The first move the Treasury needs to make is to take significant stakes in the nation’s money center banks. Citigroup (C) has a market cap of $50 billion. As absurd as it may appear at first, the government might have to match that sum with its own investment. It would have to do the same with JP Morgan (JPM), Bank of America (BAC), Wells Fargo (WFC), and several other large financial firms. The investment would have to come with a stipulation. Half of the money could go into reserves. The other half would have to be loaned out within a brief period of time, no longer than a year. One of the limitations of the way that the Fed is passing out money to banks now is that it exercises no authority in how this capital is used. The money has simply been hoarded by the banks. New investments from the Treasury would have to reverse that practice.

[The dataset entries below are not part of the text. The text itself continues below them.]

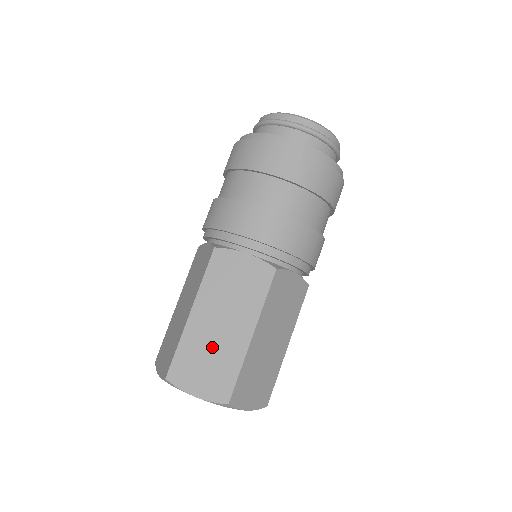
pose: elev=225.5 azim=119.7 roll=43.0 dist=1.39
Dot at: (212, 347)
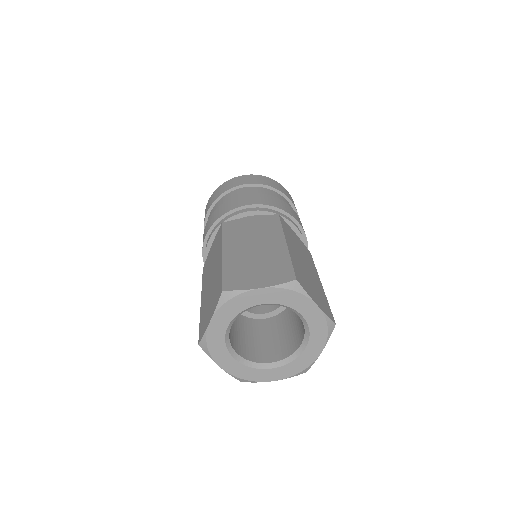
Dot at: (255, 259)
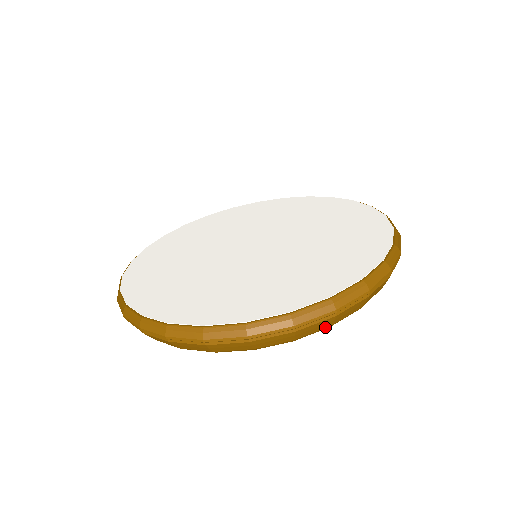
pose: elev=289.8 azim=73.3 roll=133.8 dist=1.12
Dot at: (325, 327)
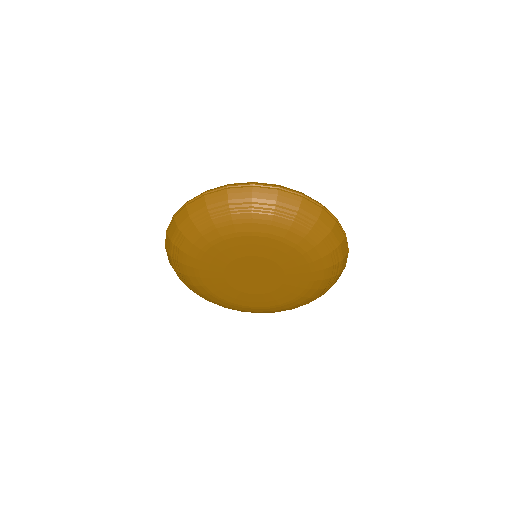
Dot at: (272, 199)
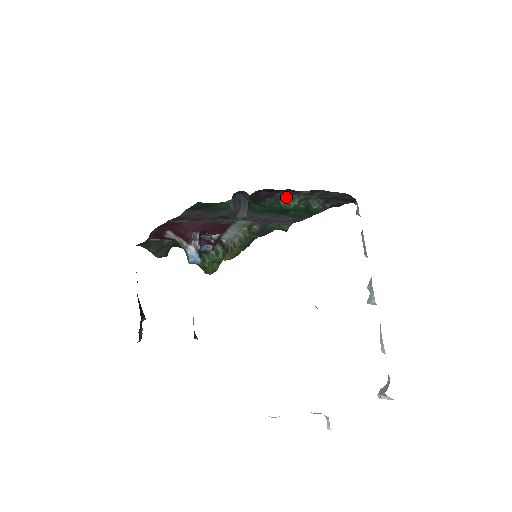
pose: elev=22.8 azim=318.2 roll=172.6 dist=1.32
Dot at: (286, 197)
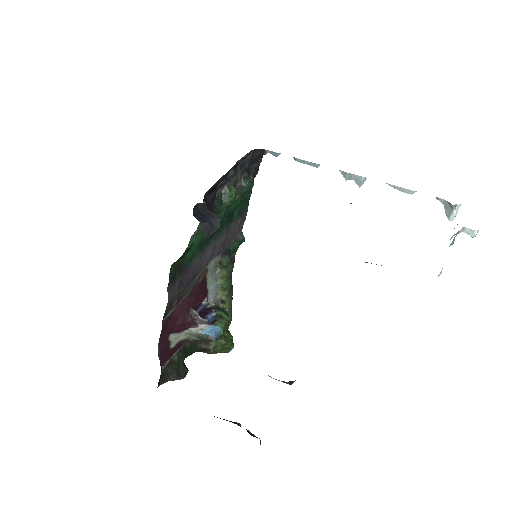
Dot at: (223, 193)
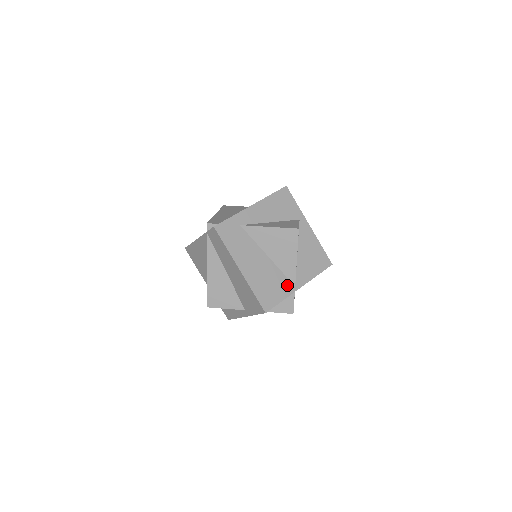
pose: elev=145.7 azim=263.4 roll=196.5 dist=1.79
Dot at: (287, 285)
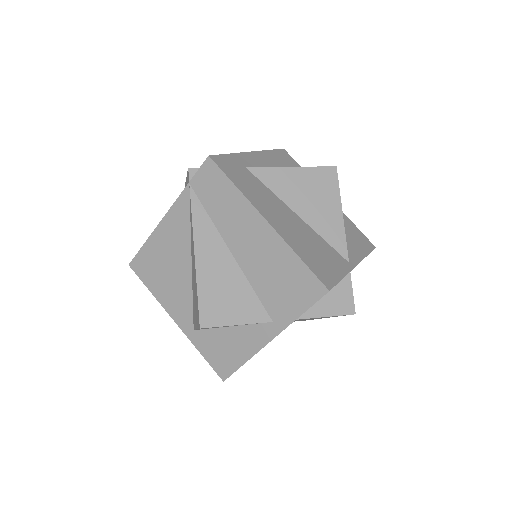
Dot at: (338, 258)
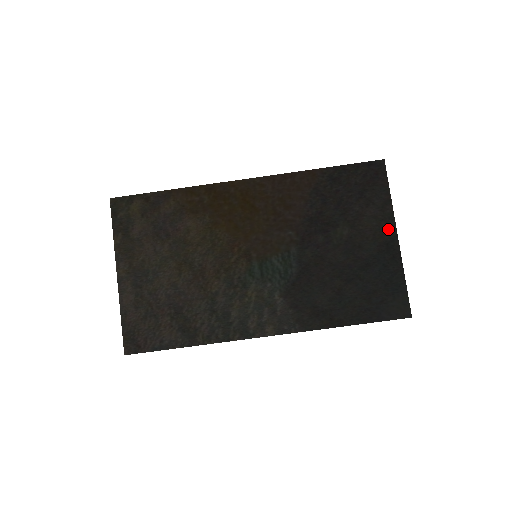
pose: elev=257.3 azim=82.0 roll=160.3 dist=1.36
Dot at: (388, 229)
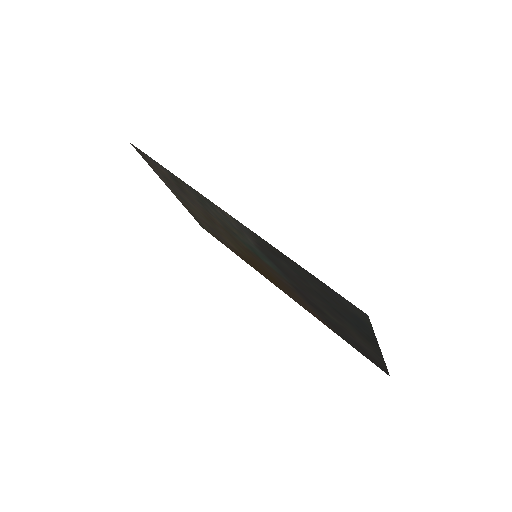
Dot at: (374, 348)
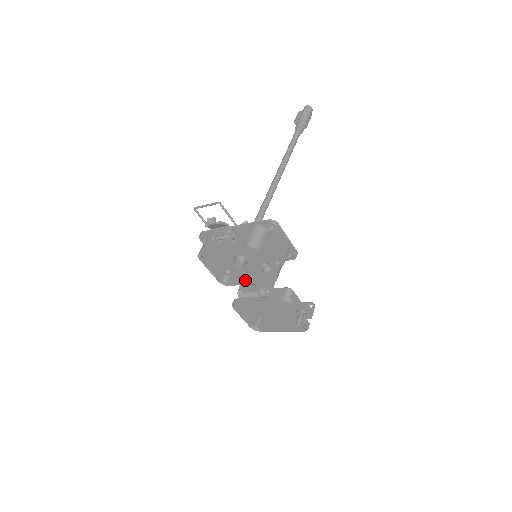
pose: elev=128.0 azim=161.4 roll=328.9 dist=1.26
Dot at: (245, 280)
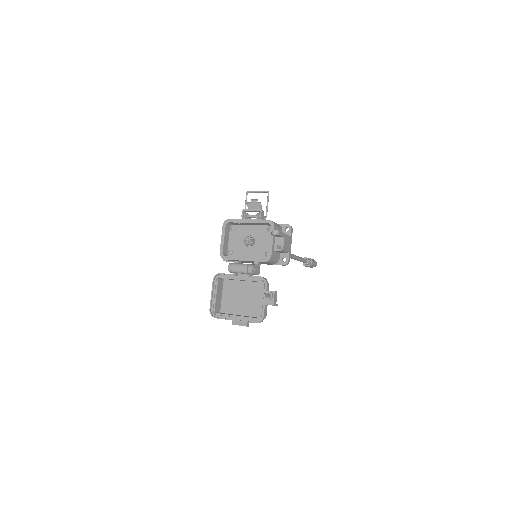
Dot at: (242, 257)
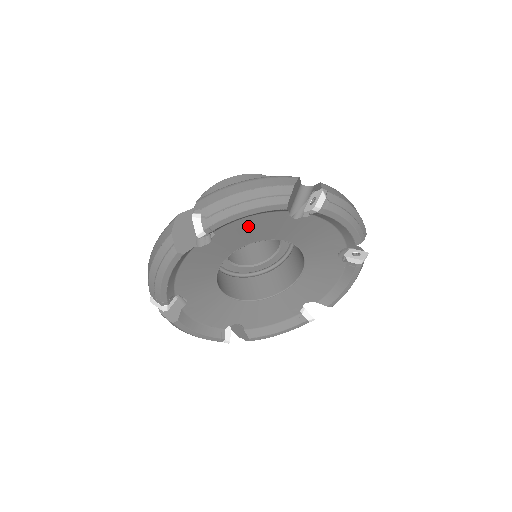
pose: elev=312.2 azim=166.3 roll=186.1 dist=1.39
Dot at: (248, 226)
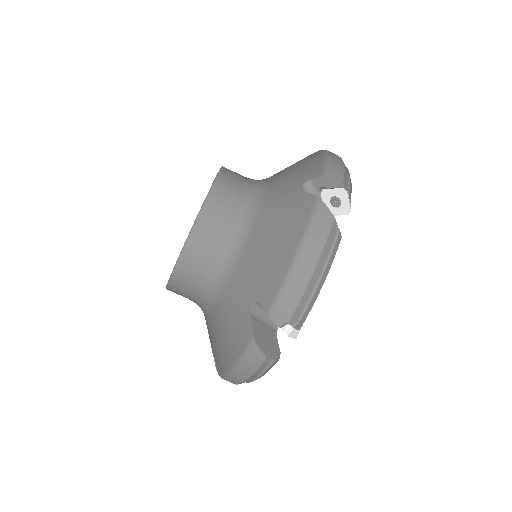
Dot at: occluded
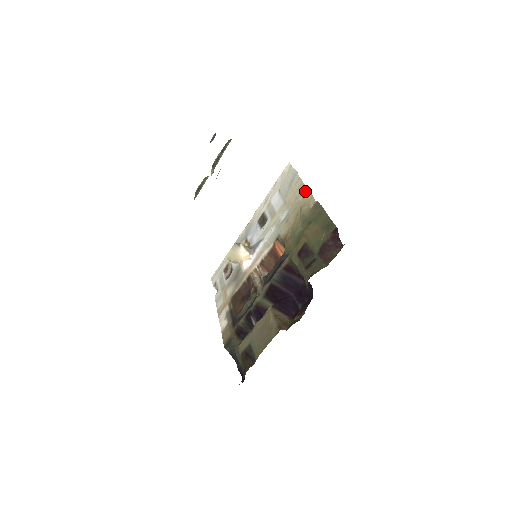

The Treasury would also have to set up a national home loan association. This is not entirely unlike the Agricultural Adjustment Act of 1933 which was created to save farms. Agriculture was a much greater part of the GDP then, so bolstering the value of farms and allowing them to remain productive, even in a devastated economy was essential to Roosevelt’s plans.One criticism of mortgage assistance programs is that they may not differentiate between people who have genuine need and those who bought property as speculators. In an economic panic the government will not have the chance to separate the wheat from the chaff. The goals of a home loan association would be simple. People would stay in their houses. Interest rates would be reduced. Monthly payments would be reset based on mortgage size or income.
The most difficult program for most Americans to accept would be one that would give most able-bodied people a job. The federal government would need to set up something similar to the Work Projects Administration which was created in 1935. The purpose of the WPA was to give the unemployed jobs which helped rebuild the nation’s infrastructure. In addition that program became involved in the distribution of food housing, and other essentials. By 1938, the WPA employed 3.3 million people. Based on today’s population, that number would be closer to eight million.

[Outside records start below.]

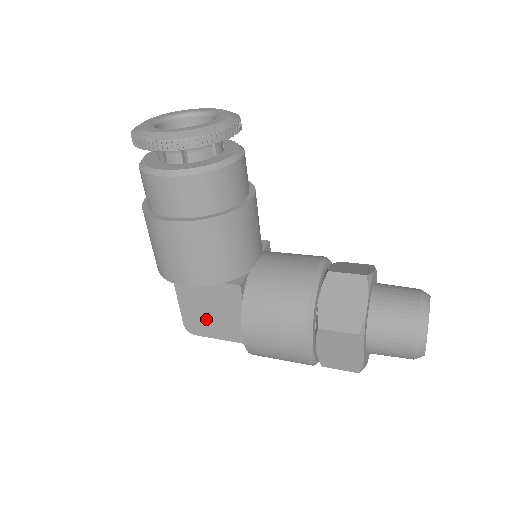
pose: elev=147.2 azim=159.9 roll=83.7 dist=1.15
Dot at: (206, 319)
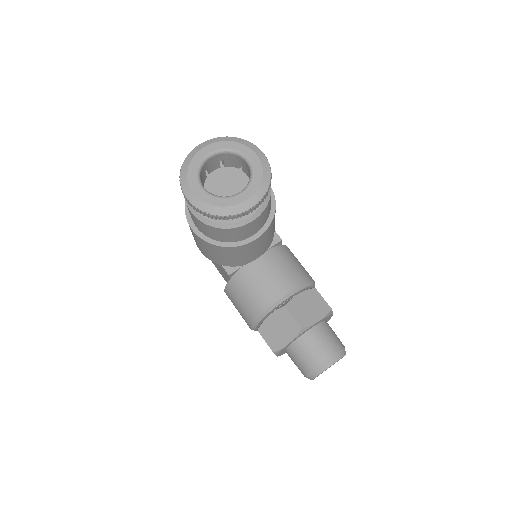
Dot at: occluded
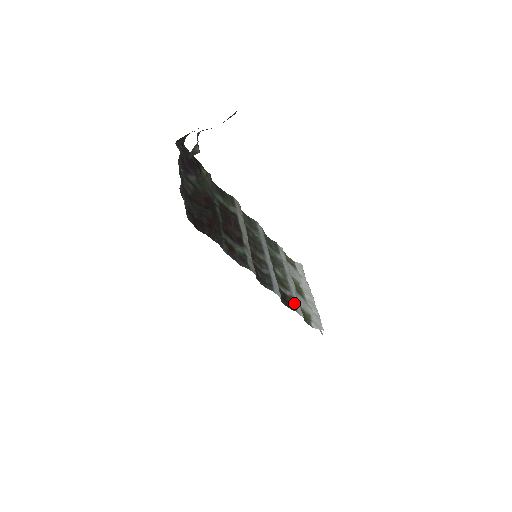
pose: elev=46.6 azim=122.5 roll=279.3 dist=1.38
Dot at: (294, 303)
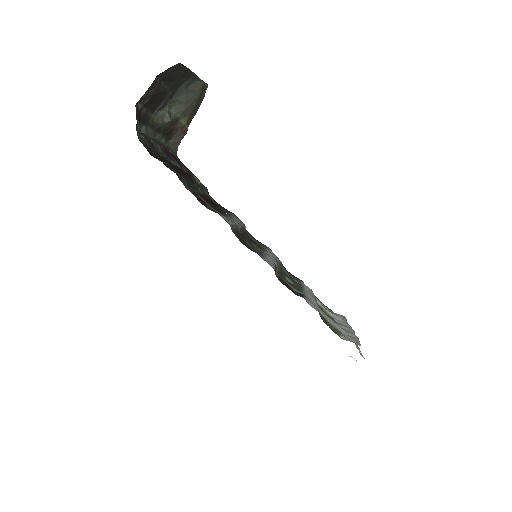
Dot at: (304, 296)
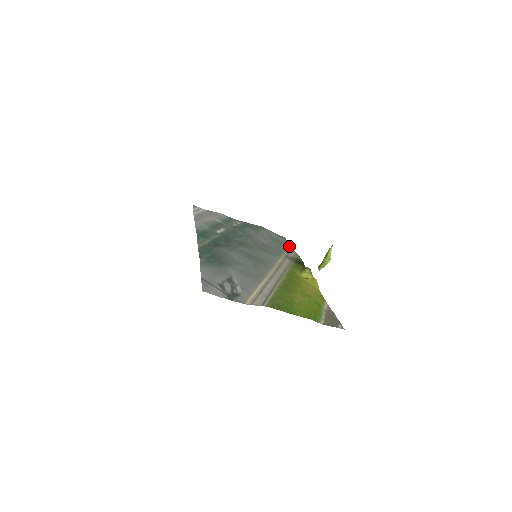
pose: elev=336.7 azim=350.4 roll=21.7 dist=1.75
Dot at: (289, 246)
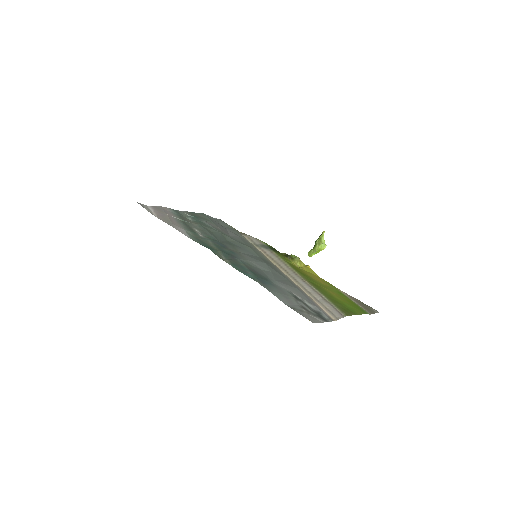
Dot at: (237, 230)
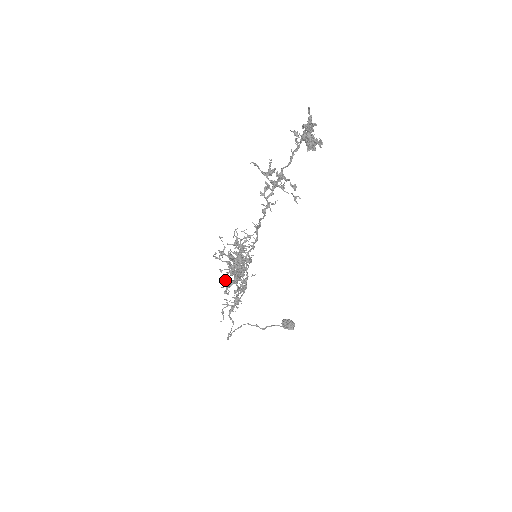
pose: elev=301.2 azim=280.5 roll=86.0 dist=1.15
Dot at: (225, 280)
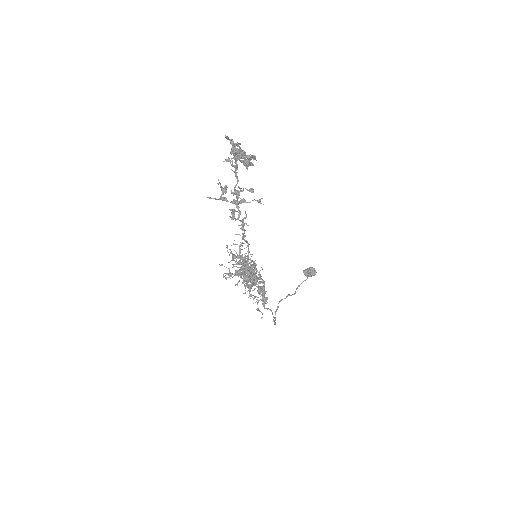
Dot at: (245, 290)
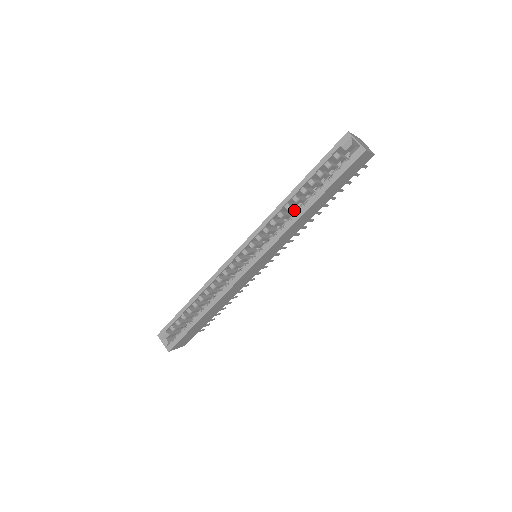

Only extremists believe that the economy is headed toward a depression with a 25% unemployment rate and thousand of bank failures. But, a new CNNMoney poll shows that 60% of those surveyed viewed a depression as "likely". It is astonishing to think that so many people believe that things have gotten that bad so quickly.
Those who believe in capitalism in its most pure form would argue that the economy should be allowed to fail to the extent that it cannot be saved by private enterprise and the current federal structure which supports banking and lending. That philosophy says that getting out in front of economic problems reflects a level of manipulation which is not allowed under the current structure of American laws and regulations. It is, in many ways, the position that most business leaders and members of Congress took in the late 1920s and early 1930s.

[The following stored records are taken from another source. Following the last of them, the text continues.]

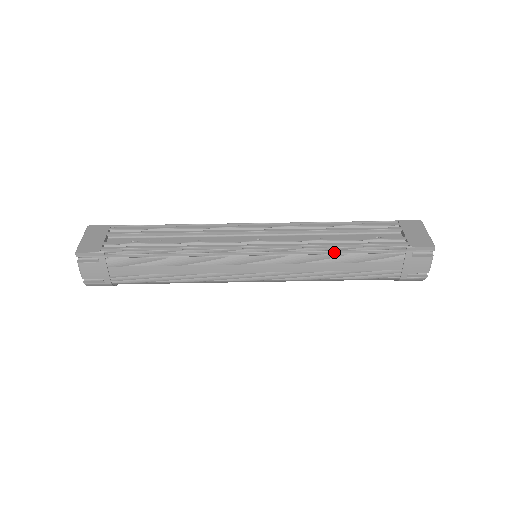
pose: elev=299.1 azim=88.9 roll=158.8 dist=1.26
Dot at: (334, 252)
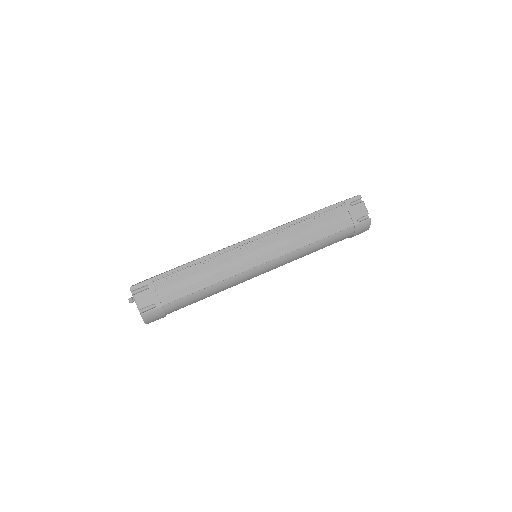
Dot at: (303, 222)
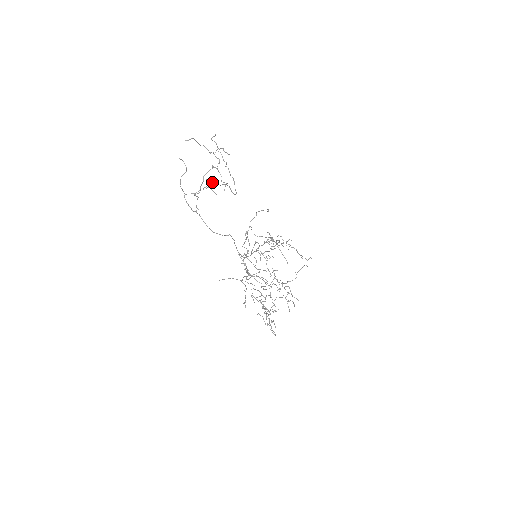
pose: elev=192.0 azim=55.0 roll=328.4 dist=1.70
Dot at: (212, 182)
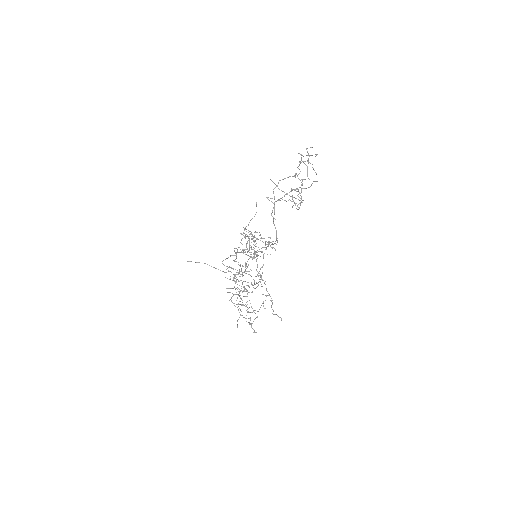
Dot at: occluded
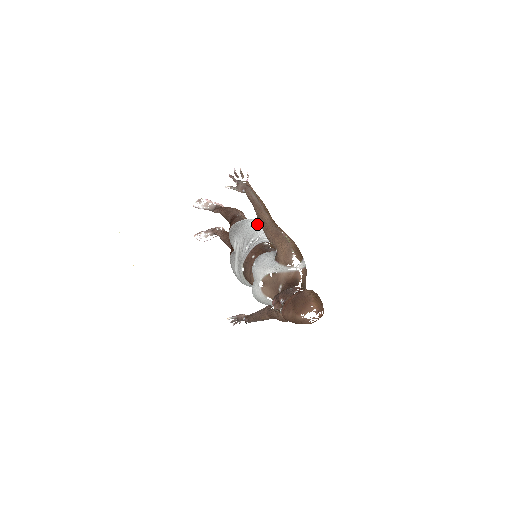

How much force needs to be brought to bear to build a safety net under the failing economy is unknown. It is also an admission that intervening in any meaningful way to save jobs and the value of real estate and financial assets will drive the federal government into the deepest deficit in its history.
But, not getting out in front of the problem could costs millions of jobs and drive down the value of stocks, homes, and other critical asset by another 50%. In California, some home values are already down by half.
If the government does not move to protect employment, real estate, personal and business assets before the end of the year, immeasurable devastation is all but certain.